The CSA findings were similar to during its 2022 survey of more than 300 IT and cybersecurity decision-makers and influencers in the United States. Respondents warned that to manage the risk. The study also revealed that even as some organizations learned and adopted “cloud-first” frameworks and procedures, others simply lifted and shifted their current applications to the cloud with little to no customization, creating the potential for significant long-term risks to their security posture.

As a result, 37% of respondents reported their organization experienced a cloud-based attack or breach in the last two years. On average, this amounted to four attacks per victim since 2020. As cloud-based assets/workloads increased, 50% of respondents were very concerned about their ability to secure their cloud systems, with 72% “extremely” or “very” concerned.

Understandably, increased reliance on cloud environments brought heightened concern. According to the survey, 55% of respondents said they were running up to 50 assets/workloads in the public cloud and 56% on hosted clouds; on average respondents maintained 66 assets in either public or hosted clouds. Specifically, the surge translated in the eyes of security practioners to increased risk of misconfiguration, depleted detection and response capabilities, and oversight challenges.

More vulnerabilities = more data breaches

In 2022, headlines about data breaches enabled by cloud vulnerabilities appeared almost daily.
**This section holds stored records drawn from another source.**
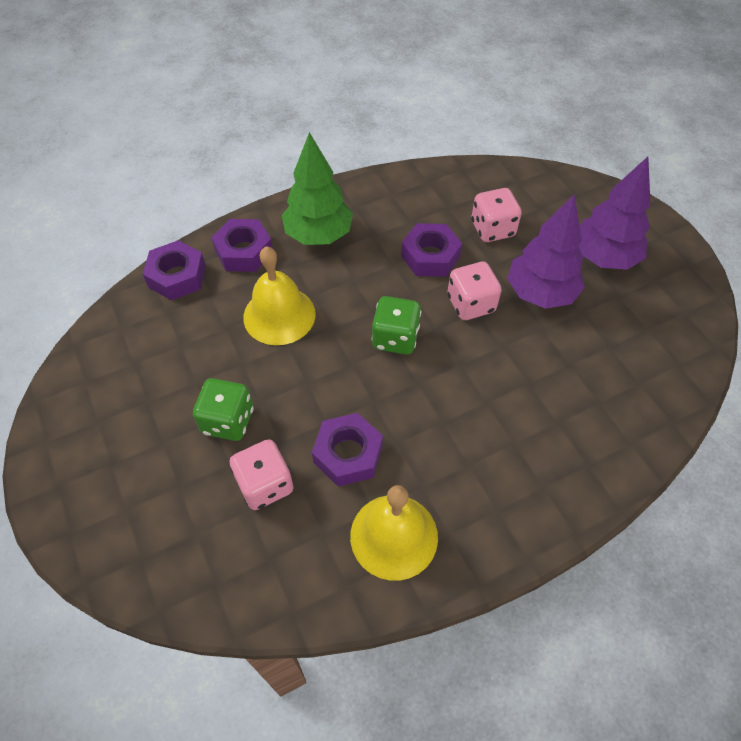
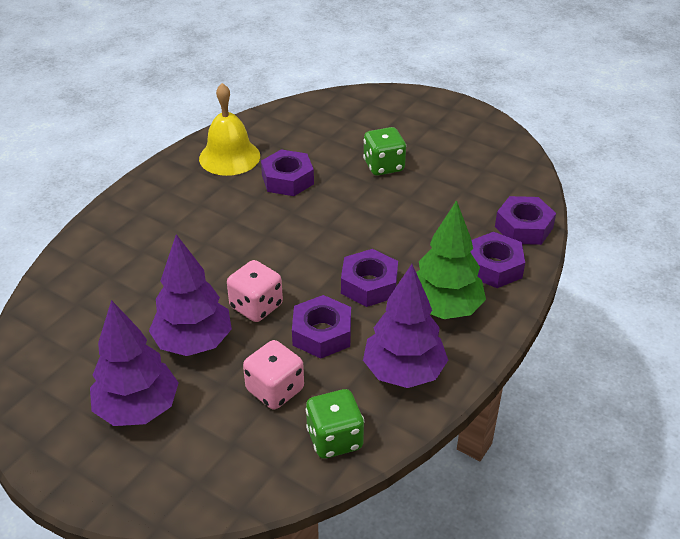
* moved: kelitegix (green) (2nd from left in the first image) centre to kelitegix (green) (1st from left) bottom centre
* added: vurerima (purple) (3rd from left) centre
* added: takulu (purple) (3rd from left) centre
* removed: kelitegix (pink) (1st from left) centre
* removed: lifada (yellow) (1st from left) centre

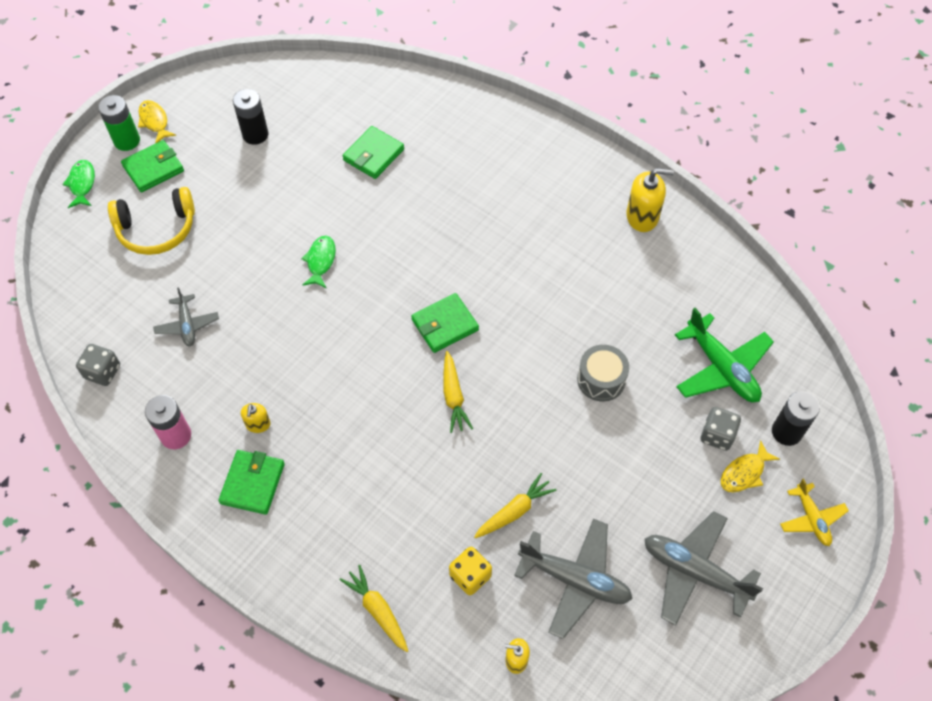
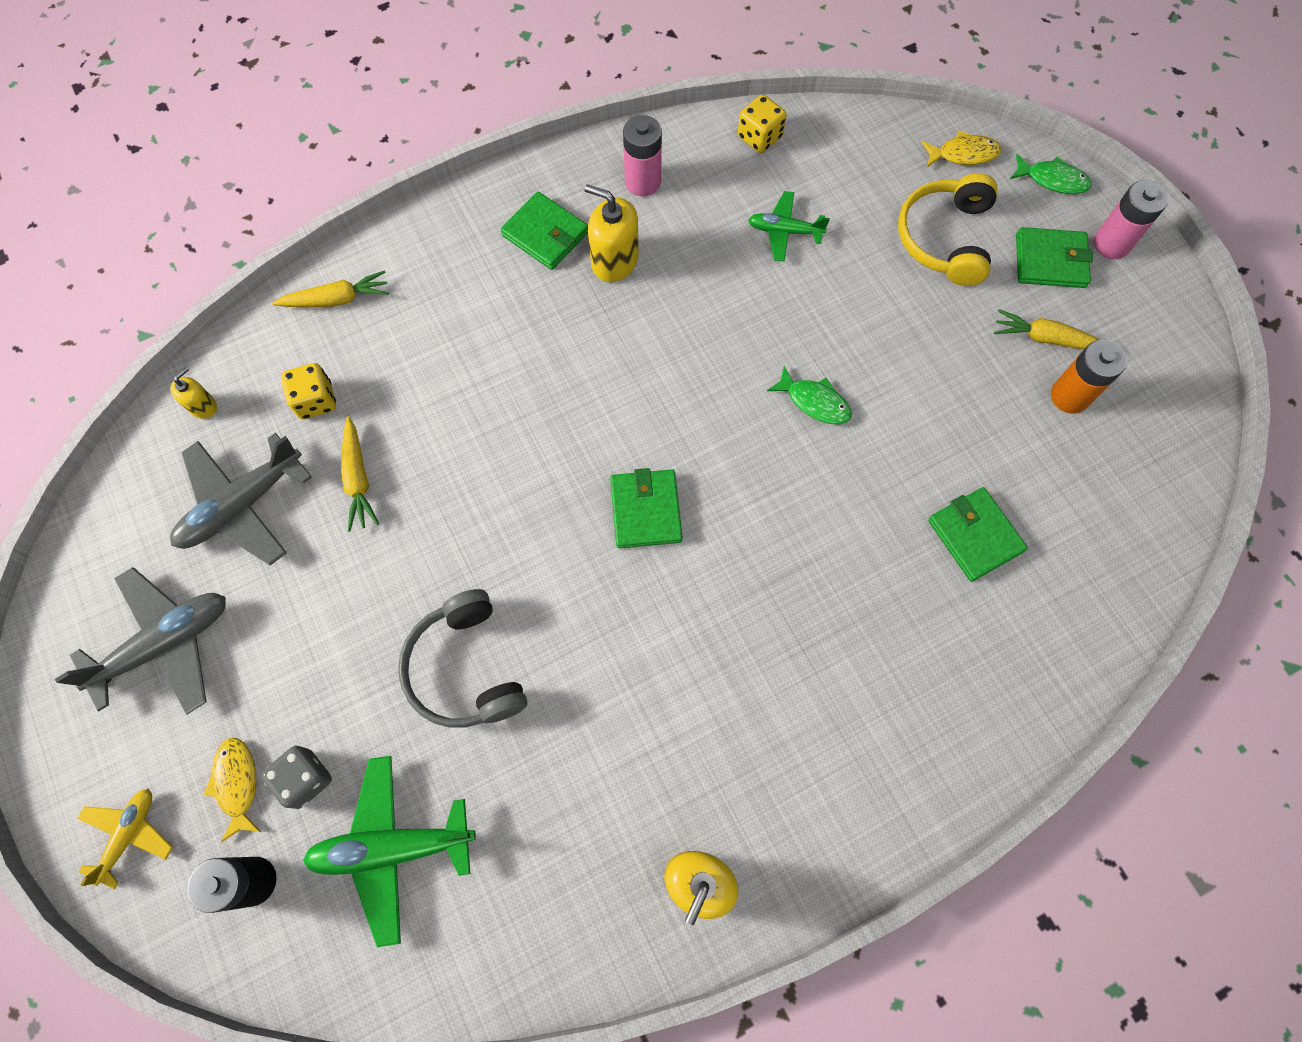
* turned: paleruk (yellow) bottom right = bottom left 105 degrees clockwise
* replaced: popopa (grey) centre to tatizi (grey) centre
* resized: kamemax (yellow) (1st from left in the first image) middle left = top centre x1.80
* recoloured: kelitegix (grey) (1st from left) middle left to kelitegix (yellow) (2nd from left) top centre
* recoloured: paleruk (grey) (1st from left) middle left to paleruk (green) (2nd from left) top centre
* moved: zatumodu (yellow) (1st from left in the first image) top left to zatumodu (yellow) (2nd from left) top right
* moved: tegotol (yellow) (2nd from left in the first image) centre to tegotol (yellow) (3rd from left) top right
* turned: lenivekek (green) (1st from left in the first image) top left = top right 75 degrees counterclockwise
* recoloured: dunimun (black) (1st from left) top left to dunimun (orange) middle right
* recoloured: dunimun (green) top left to dunimun (pink) (2nd from left) top right

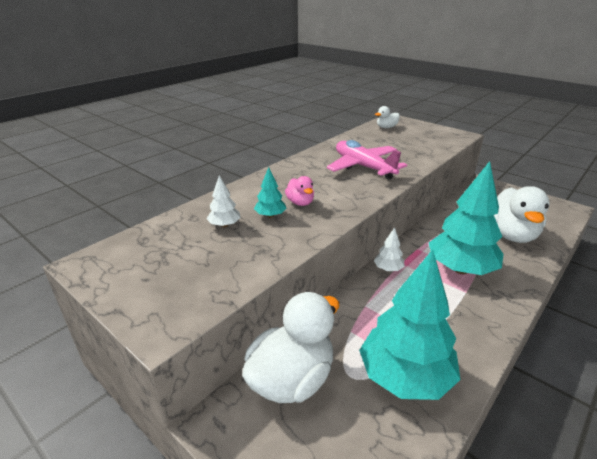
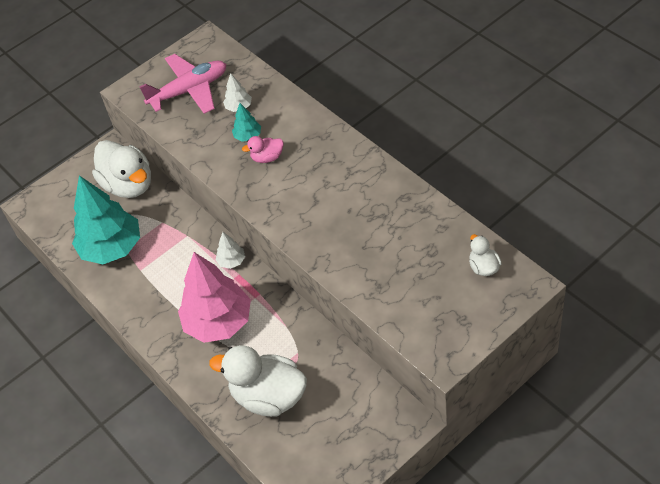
* moved: paleruk (pink) centre to top left
* recoloured: takulu (turquoise) (3rd from left) middle right to takulu (pink) middle left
As recently as October, in fact, SOCRadar reported that their cloud security monitoring platform identified an exposed Microsoft Azure Blob server bucket that contained sensitive, non-public data for more than 65,000 Microsoft customers across 111 countries. The company said the leak, which they called BlueBleed, included proofs of concept and statements of work,

personally identifiable information, intellectual property, product orders, project details and other user information.

Furthermore, 2022 demonstrated how companies can be held responsible for such breaches, if deemed to be the result of failure to effectively secure cloud environments. Consider the grocery chain Wegmans, which in late June was hit with a $400,000 fine imposed by the New York State Attorney General for allegedly exposing the personal information of some 3 million shoppers. The AG said the company kept information such as addresses and driver’s license numbers in cloud storage containers that were misconfigured for over three years, during which time a bad actor could have easily cracked the login and made out with the data.

As stated in the ruling, there is “no excuse” in the 21st century for companies to have subpar cybersecurity systems.

The lesson: Much like email-based phishing and malware delivery, attempted cloud account compromise has developed into a substantial and permanent feature of the threat landscape, and companies that fail to address risks can face significant consequences.

The path to cloud security

The news wasn’t all doom and gloom, however. Challenges aside, some respondents of the CRA Business Intelligence survey expressed hope for real progress in their cloud security initiatives in 2022 and beyond. Ninety percent reported plans to spend 3% to 10% more on cloud defenses than they had in 2021 — an encouraging sign of recognition not only by security leaders but boards and executive teams that typically influence the purse strings.

They also found that investments in new tools were helping to bolster cloud security. Sixty-nine percent were spending more on vulnerability management, for example, while 56% were adopting a cloud workforce protection platform and 45% were investing in container security.

While some respondents described the impact of the rapid adoption of cloud in terms of being “so much harder to protect information,” and “vulnerable due to the amount of data being moved and integrated,” others were more optimistic and believed “early-stage hiccups would settle after some time and the cloud would become the best option.”